DATASET CONTENT
********
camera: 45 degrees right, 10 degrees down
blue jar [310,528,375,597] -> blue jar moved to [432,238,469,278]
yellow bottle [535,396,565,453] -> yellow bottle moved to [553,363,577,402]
********
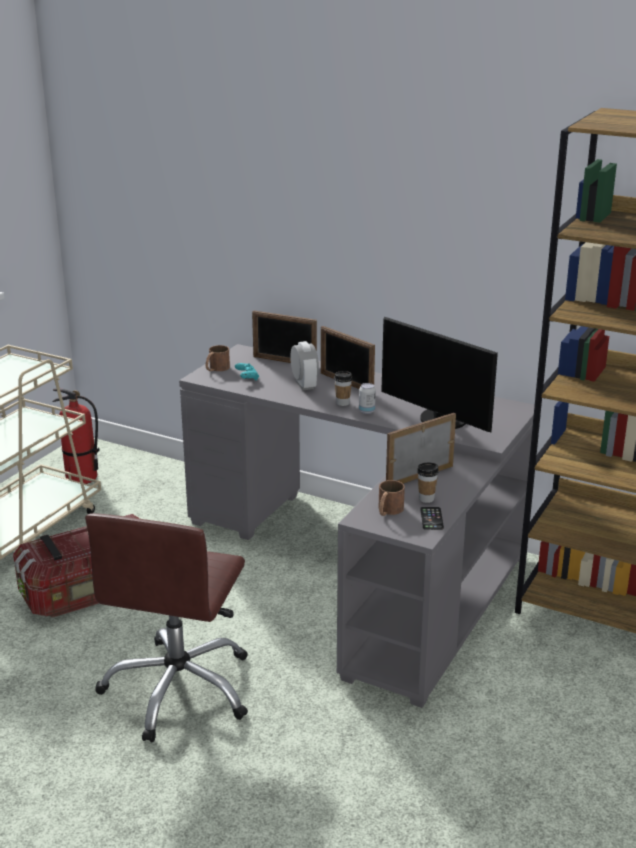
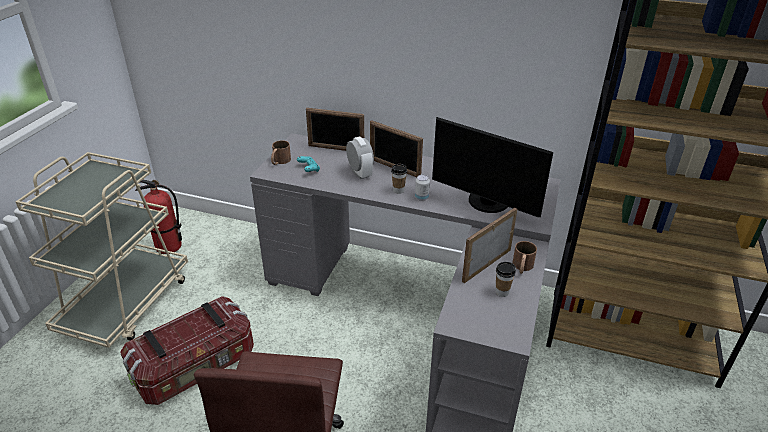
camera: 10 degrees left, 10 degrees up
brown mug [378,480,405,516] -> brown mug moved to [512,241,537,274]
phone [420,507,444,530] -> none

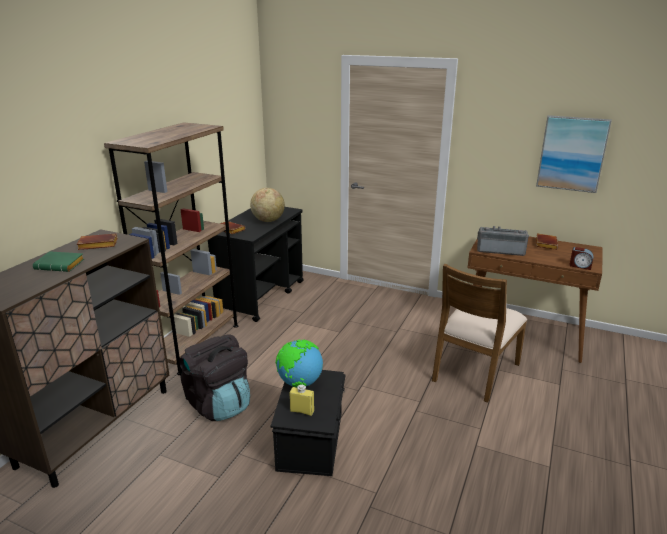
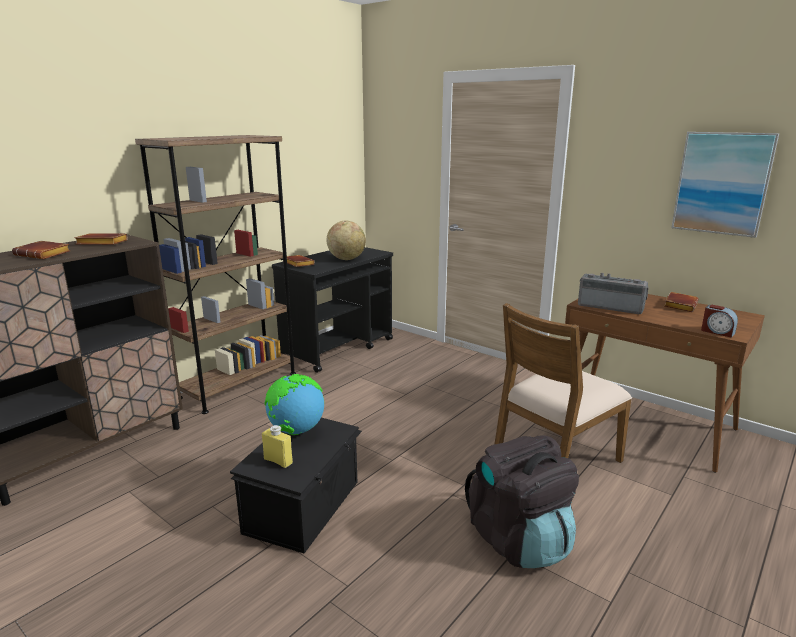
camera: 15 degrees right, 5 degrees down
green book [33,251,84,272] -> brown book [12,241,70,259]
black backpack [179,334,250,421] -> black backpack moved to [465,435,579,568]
********
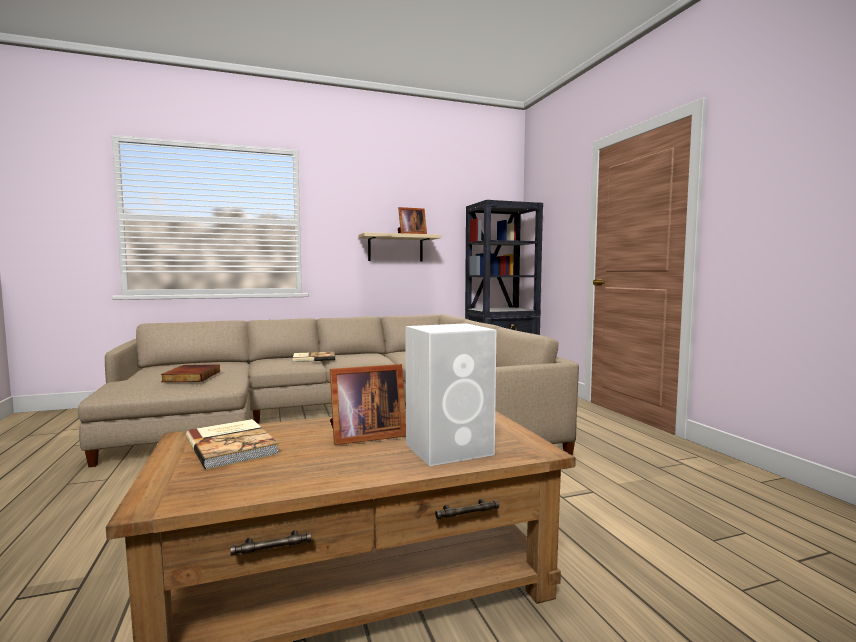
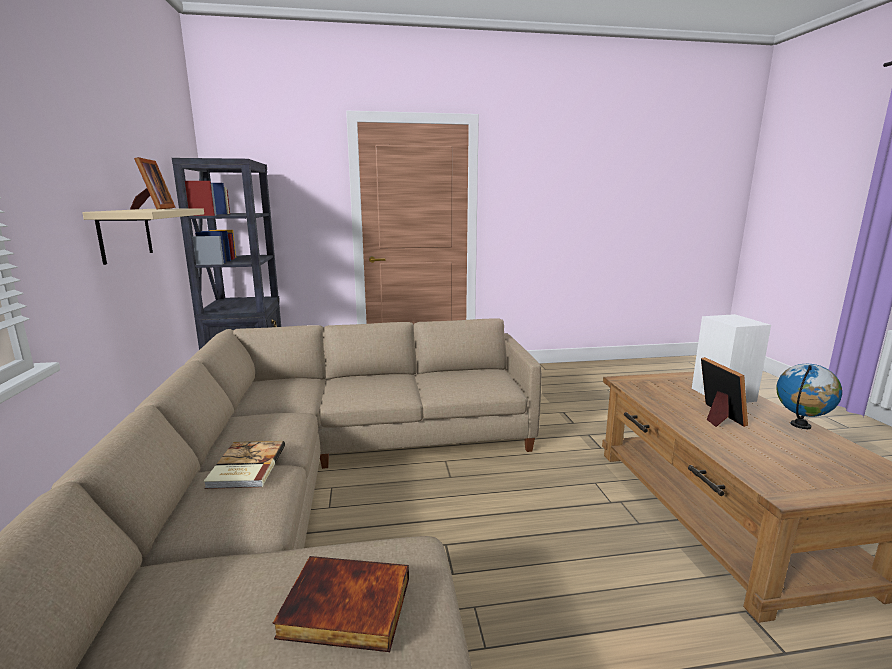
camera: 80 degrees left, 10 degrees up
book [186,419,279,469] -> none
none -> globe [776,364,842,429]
********
WORK TASK
Output exactly the lines of the listing above that start with the one holding "brown mug [378,480,405,516]" and go on through the one holding "black backpack [179,334,250,421]"; leave the pictures out.

RESPONSE BOX
brown mug [378,480,405,516] -> brown mug moved to [512,241,537,274]
phone [420,507,444,530] -> none

camera: 15 degrees right, 5 degrees down
green book [33,251,84,272] -> brown book [12,241,70,259]
black backpack [179,334,250,421] -> black backpack moved to [465,435,579,568]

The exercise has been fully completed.